2 months 3 weeks ago

Neopoet AI [2025-04]

The below is a computer-generated response from Neo, Neopoet’s AI:

This poem captures the enduring pain of unrequited love through a reflective lens, using a poetic device of quoting an earlier verse to emphasize the passage of time and the persistence of emotion. The structure is clear and consistent, with a rhyme scheme that supports the nostalgic tone.

To enhance the poem's impact, consider the following:

1. **Imagery and Specificity:** The poem relies heavily on abstract expressions of love and loss. Introducing more concrete imagery could deepen the emotional resonance. For example, what specific memories or moments symbolize the "heartbreak"? This would allow readers to connect more viscerally.

2. **Language and Word Choice:** Phrases like "poet’s paltry line" are evocative but may feel slightly self-deprecating or distancing.
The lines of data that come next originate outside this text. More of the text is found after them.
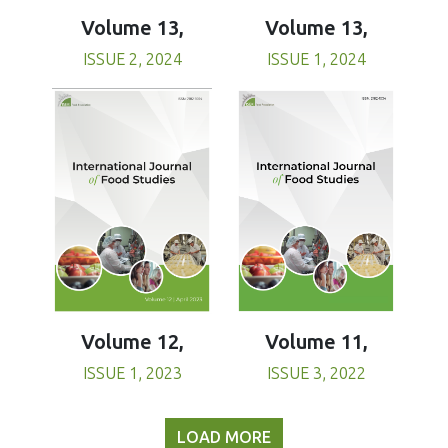
Volume 13,
Volume 13,
ISSUE 1, 2024
ISSUE 2, 2024
Volume 11,
Volume 12,
ISSUE 3, 2022
ISSUE 1, 2023
LOAD MORE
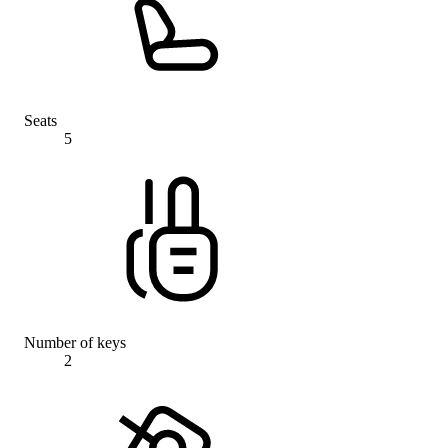
Seats
5
Number of keys
2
Reflect on whether this phrase aligns with the intended tone. If the goal is to emphasize the insufficiency of words to capture love, it works; if not, consider alternatives.

3. **Emotional Arc:** The poem moves from youthful expression to mature reflection, but the emotional transition could be more pronounced. Adding a line or two that contrasts the initial hopeful tone with the current sorrow might heighten the poignancy.

4. **Meter and Rhythm:** The poem has a generally consistent rhythm, but some lines feel slightly uneven. Reading the poem aloud and adjusting syllable counts or stresses could improve flow.

Overall, the poem effectively conveys the lasting impact of unrequited love, and with some refinement in imagery and emotional development, it could achieve greater depth and immediacy.

Please send feedback about Neo (our AI critique system) to neopoet.com/contact

Candlewitch

Candlewitch

2 months 3 weeks ago

Dear Blue Eyes,

I hope that you will ignore the Idiot Artificial Intelligence's advise! Your poem is quite melodious and fluid as it reads so smoothly. I think it is very charming!

*hugs, Cat

Geezer

Geezer

2 months 3 weeks ago

Smooth as a...

well, you know. I thought rather than try to dress it up and make it an ode or something, you did the right thing. You kept it clear and concise, without being stark. I like it too! ~ Geez.